The DRV litigation team, led by the partner Dušan Dvořák, has recently achieved two successes when representing clients before the Supreme Court, which granted the extraordinary appeals of DRV over promissory notes and a pledge of a claim.
In the judgement file no. 29 Cdo 895/2018-125, the Supreme Court agreed with the approach, that if the defendant (debtor of the claim) fulfilled the pledged claim in May 2014 (before maturity) by paying it to the debtor directly (not to the designated bank account of the secured creditor), even though it was proved that in April 2014 he was duly notified of the pledge of the claim in favour of the bank (creditor), then even in the period from the notification of the creation of the pledge (7 April 2014) to the maturity of the claim (11 May 2014) the defendant cloud be released from his obligation only by paying to the pledgee. This also applied in the time from the maturity of the pledged claim until the opening of the insolvency proceeding (September 2014). After the opening of the insolvency proceeding until the decision on bankruptcy, the defendant was obliged to pay to the debtor, and after the decision on bankruptcy regarding the debtor’s assets, to the debtor’s insolvency administrator (plaintiff). After the maturity of the pledged claim, these persons could recover this claim. If the defendant was notified on 7 April 2014 of the creation of the pledge of the claim, which the defendant was obliged to satisfy, and the defendant subsequently fulfilled this claim directly to the debtor, he did not release himself from his obligation to pay the pledged claim to the pledgee (bank). Following the declaration of bankruptcy, the debtor’s insolvency administrator is entitled to recover this claim, as it was not discharged.

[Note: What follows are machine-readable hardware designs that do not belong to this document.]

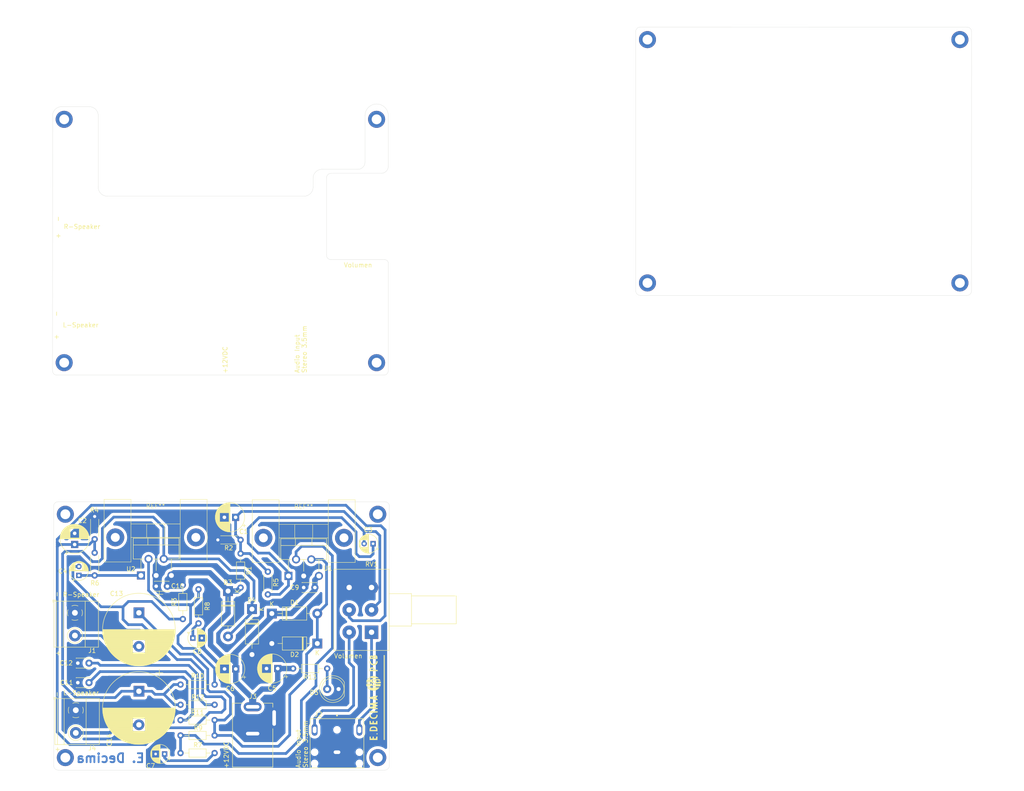
<source format=kicad_pcb>
(kicad_pcb
	(version 20240108)
	(generator "pcbnew")
	(generator_version "8.0")
	(general
		(thickness 1.6)
		(legacy_teardrops no)
	)
	(paper "A4")
	(title_block
		(title "AmplificadorTDA2030")
		(date "2024-11-20")
		(rev "V1.0")
		(company "Enrique Emanuel Decima")
	)
	(layers
		(0 "F.Cu" signal)
		(31 "B.Cu" signal)
		(32 "B.Adhes" user "B.Adhesive")
		(33 "F.Adhes" user "F.Adhesive")
		(34 "B.Paste" user)
		(35 "F.Paste" user)
		(36 "B.SilkS" user "B.Silkscreen")
		(37 "F.SilkS" user "F.Silkscreen")
		(38 "B.Mask" user)
		(39 "F.Mask" user)
		(40 "Dwgs.User" user "User.Drawings")
		(41 "Cmts.User" user "User.Comments")
		(42 "Eco1.User" user "User.Eco1")
		(43 "Eco2.User" user "User.Eco2")
		(44 "Edge.Cuts" user)
		(45 "Margin" user)
		(46 "B.CrtYd" user "B.Courtyard")
		(47 "F.CrtYd" user "F.Courtyard")
		(48 "B.Fab" user)
		(49 "F.Fab" user)
		(50 "User.1" user)
		(51 "User.2" user)
		(52 "User.3" user)
		(53 "User.4" user)
		(54 "User.5" user)
		(55 "User.6" user)
		(56 "User.7" user)
		(57 "User.8" user)
		(58 "User.9" user)
	)
	(setup
		(pad_to_mask_clearance 0)
		(allow_soldermask_bridges_in_footprints no)
		(pcbplotparams
			(layerselection 0x00010fc_ffffffff)
			(plot_on_all_layers_selection 0x0000000_00000000)
			(disableapertmacros no)
			(usegerberextensions no)
			(usegerberattributes yes)
			(usegerberadvancedattributes yes)
			(creategerberjobfile yes)
			(dashed_line_dash_ratio 12.000000)
			(dashed_line_gap_ratio 3.000000)
			(svgprecision 4)
			(plotframeref no)
			(viasonmask no)
			(mode 1)
			(useauxorigin no)
			(hpglpennumber 1)
			(hpglpenspeed 20)
			(hpglpendiameter 15.000000)
			(pdf_front_fp_property_popups yes)
			(pdf_back_fp_property_popups yes)
			(dxfpolygonmode yes)
			(dxfimperialunits yes)
			(dxfusepcbnewfont yes)
			(psnegative no)
			(psa4output no)
			(plotreference yes)
			(plotvalue yes)
			(plotfptext yes)
			(plotinvisibletext no)
			(sketchpadsonfab no)
			(subtractmaskfromsilk no)
			(outputformat 1)
			(mirror no)
			(drillshape 1)
			(scaleselection 1)
			(outputdirectory "")
		)
	)
	(net 0 "")
	(net 1 "/R_Input")
	(net 2 "GND")
	(net 3 "/L_Input")
	(net 4 "Net-(U1-+)")
	(net 5 "Net-(U2-+)")
	(net 6 "/V+")
	(net 7 "Net-(C7-Pad1)")
	(net 8 "Net-(C8-Pad1)")
	(net 9 "Net-(C11-Pad2)")
	(net 10 "Net-(C12-Pad2)")
	(net 11 "/R_Output")
	(net 12 "Net-(D1-A)")
	(net 13 "Net-(D3-A)")
	(net 14 "/L_Output")
	(net 15 "Net-(U1--)")
	(net 16 "Net-(U2--)")
	(net 17 "Net-(J2-Pad3)")
	(net 18 "Net-(J2-Pad2)")
	(net 19 "Net-(D5-A)")
	(footprint "Diode_THT:D_DO-41_SOD81_P10.16mm_Horizontal" (layer "F.Cu") (at 81.4 144.68 -90))
	(footprint "Resistor_THT:R_Axial_DIN0204_L3.6mm_D1.6mm_P7.62mm_Horizontal" (layer "F.Cu") (at 78.4 170.1 180))
	(footprint "Diode_THT:D_DO-41_SOD81_P10.16mm_Horizontal" (layer "F.Cu") (at 86.75 148.72 -90))
	(footprint "Capacitor_THT:C_Disc_D3.0mm_W2.0mm_P2.50mm" (layer "F.Cu") (at 47.835 160.796666))
	(footprint "Capacitor_THT:CP_Radial_D4.0mm_P2.00mm" (layer "F.Cu") (at 113.8026 134.1 180))
	(footprint "Capacitor_THT:C_Disc_D3.0mm_W2.0mm_P2.50mm" (layer "F.Cu") (at 98.3 143.9))
	(footprint "Capacitor_THT:CP_Radial_D6.3mm_P2.50mm" (layer "F.Cu") (at 83.12238 162.1 180))
	(footprint "Capacitor_THT:CP_Radial_D16.0mm_P7.50mm" (layer "F.Cu") (at 61.49 149.55 -90))
	(footprint "Resistor_THT:R_Axial_DIN0204_L3.6mm_D1.6mm_P5.08mm_Horizontal" (layer "F.Cu") (at 51.6 128.01238 -90))
	(footprint "Resistor_THT:R_Axial_DIN0204_L3.6mm_D1.6mm_P5.08mm_Horizontal" (layer "F.Cu") (at 79.12 133.25))
	(footprint (layer "F.Cu") (at 44.79 93.63))
	(footprint "Potentiometer_THT:Potentiometer_Alps_RK163_Dual_Horizontal" (layer "F.Cu") (at 113.46 153.89 180))
	(footprint (layer "F.Cu") (at 175.106446 75.805))
	(footprint "DC-005 - Connector Alimentacion:NINIGI_DC-005" (layer "F.Cu") (at 86.9 173.06 90))
	(footprint "Resistor_THT:R_Axial_DIN0204_L3.6mm_D1.6mm_P5.08mm_Horizontal" (layer "F.Cu") (at 90.3 140.36 -90))
	(footprint "MountingHole:MountingHole_2.2mm_M2_DIN965_Pad" (layer "F.Cu") (at 114.85 181.92))
	(footprint "FootPrints-Symbols:Disipador3d" (layer "F.Cu") (at 98.3 130.79))
	(footprint "Resistor_THT:R_Axial_DIN0204_L3.6mm_D1.6mm_P7.62mm_Horizontal" (layer "F.Cu") (at 103.55 162.01 180))
	(footprint "Capacitor_THT:C_Disc_D3.0mm_W2.0mm_P2.50mm" (layer "F.Cu") (at 65.3405 143.61))
	(footprint "TerminalBlock_Phoenix:TerminalBlock_Phoenix_MKDS-1,5-2-5.08_1x02_P5.08mm_Horizontal" (layer "F.Cu") (at 47.185 149.55 -90))
	(footprint "FootPrints-Symbols:Disipador3d" (layer "F.Cu") (at 65.21 130.69))
	(footprint "Resistor_THT:R_Axial_DIN0204_L3.6mm_D1.6mm_P7.62mm_Horizontal"
		(layer "F.Cu")
		(uuid "7856b81b-daa8-4e2e-8fd0-4c17c7fd74aa")
		(at 70.78 165.59)
		(descr "Resistor, Axial_DIN0204 series, Axial, Horizontal, pin pitch=7.62mm, 0.167W, length*diameter=3.6*1.6mm^2, http://cdn-reichelt.de/documents/datenblatt/B400/1_4W%23YAG.pdf")
		(tags "Resistor Axial_DIN0204 series Axial Horizontal pin pitch 7.62mm 0.167W length 3.6mm diameter 1.6mm")
		(property "Reference" "R10"
			(at 3.81 -1.92 0)
			(layer "F.SilkS")
			(uuid "f2226d44-b395-4b04-8a96-eb7ace5387cf")
			(effects
				(font
					(size 1 1)
					(thickness 0.15)
				)
			)
		)
		(property "Value" "150K"
			(at 3.81 1.92 0)
			(layer "F.Fab")
			(uuid "1f0073df-06ba-46df-a183-a245461d5933")
			(effects
				(font
					(size 1 1)
					(thickness 0.15)
				)
			)
		)
		(property "Footprint" "Resistor_THT:R_Axial_DIN0204_L3.6mm_D1.6mm_P7.62mm_Horizontal"
			(at 0 0 0)
			(unlocked yes)
			(layer "F.Fab")
			(hide yes)
			(uuid "b5883406-7656-4313-983e-dbd93311c10c")
			(effects
				(font
					(size 1.27 1.27)
					(thickness 0.15)
				)
			)
		)
		(property "Datasheet" ""
			(at 0 0 0)
			(unlocked yes)
			(layer "F.Fab")
			(hide yes)
			(uuid "fe049687-a2d8-4d3d-a399-bffd9ef60688")
			(effects
				(font
					(size 1.27 1.27)
					(thickness 0.15)
				)
			)
		)
		(property "Description" "Resistor, small US symbol"
			(at 0 0 0)
			(unlocked yes)
			(layer "F.Fab")
			(hide yes)
			(uuid "3937673e-64e7-4981-91b8-f02cb804dcbf")
			(effects
				(font
					(size 1.27 1.27)
					(thickness 0.15)
				)
			)
		)
		(property ki_fp_filters "R_*")
		(path "/f855257f-f247-4dd4-b687-f400df110da7")
		(sheetname "Raíz")
		(sheetfile "AmplificadorTDA2030.kicad_sch")
		(attr through_hole)
		(fp_line
			(start 0.94 0)
			(end 1.89 0)
			(stroke
				(width 0.12)
				(type solid)
			)
			(layer "F.SilkS")
			(uuid "f17d2103-c82b-4d27-a07a-501d91f7557a")
		)
		(fp_line
			(start 1.89 -0.92)
			(end 1.89 0.92)
			(stroke
				(width 0.12)
				(type solid)
			)
			(layer "F.SilkS")
			(uuid "5575b08b-b4b5-40ad-b9a7-bb0407e50622")
		)
		(fp_line
			(start 1.89 0.92)
			(end 5.73 0.92)
			(stroke
				(width 0.12)
				(type solid)
			)
			(layer "F.SilkS")
			(uuid "696f40f1-8559-4819-8c0a-346185348a86")
		)
		(fp_line
			(start 5.73 -0.92)
			(end 1.89 -0.92)
			(stroke
				(width 0.12)
				(type solid)
			)
	
... [522676 chars truncated]
</source>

In the judgement file no. 29 Cdo 1178/2018-372, the Supreme Court assessed the conditions of validity of a promissory note. The High Court in Prague declared the promissory notes invalid, so we filed an extraordinary appeal on behalf of the plaintiff. In the present case, the promissory notes do not indicate the place where the payment is to be made; it was to be assessed, what is the significance for the question of (in)validity of the promissory notes if the following is indicated: “due at (…)” with a blank line for “place” + the following text underneath “at K.B. Brno-venkov; 35-xxxxxxxx/0100”. In this connection, the Supreme Court explained, that the above-mentioned information on the promissory notes cannot be considered to be the name of the person, whom they were to be paid. The abbreviation K.B. (in conjunction with the account number) can be “interpreted” as Komerční banka, a.s., but the other text “Brno-venkov” is definitely not part of the name under which this legal entity is registered in the Commercial Register. In this situation, the Supreme Court viewed as decisive the (unique) graphic form of the promissory notes. In the absence of information on the place where the payment is to be made, the domicile clause is divided into a part defining the domicile-person (i.e. the person to whom the promissory notes were to be presented – see the pre-printed indication “bank”) and the part indicating the place, where this is to take place – the indication “place”. It is clear from this form of the promissory notes, that the data mentioned in the pre-printed text “bank” are only intended to identify the domicile-person, or to indicate a specific account maintained by the domicile-person, to which the promissory notes were to be paid; it was obviously not a question of defining the place of payment, since the indication of “place” of the domicile-person remained blank in the promissory notes.